[Opening Information shown section]

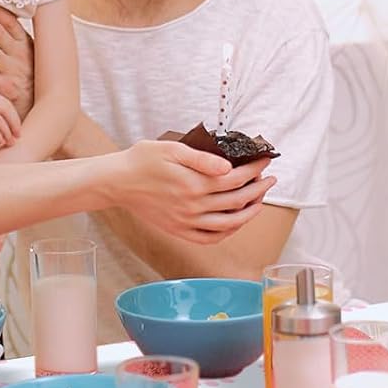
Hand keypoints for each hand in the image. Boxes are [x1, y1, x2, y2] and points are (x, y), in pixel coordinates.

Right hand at [115, 140, 273, 242]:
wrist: (117, 182)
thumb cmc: (142, 161)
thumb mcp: (171, 149)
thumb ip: (202, 158)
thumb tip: (228, 167)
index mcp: (194, 183)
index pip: (235, 179)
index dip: (254, 170)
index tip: (265, 162)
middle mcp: (193, 206)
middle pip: (237, 201)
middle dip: (259, 189)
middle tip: (269, 179)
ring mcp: (186, 222)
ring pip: (229, 223)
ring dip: (249, 212)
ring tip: (259, 200)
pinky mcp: (179, 231)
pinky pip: (210, 238)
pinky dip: (228, 232)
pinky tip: (235, 222)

[Closing Information shown section]

**What the exercise asks**
In the records, which lines mention the word "pinky"? Copy those lines.

**Response below**
pinky mcp: (179, 231)
pinky pip: (210, 238)
pinky dip: (228, 232)
pinky tip: (235, 222)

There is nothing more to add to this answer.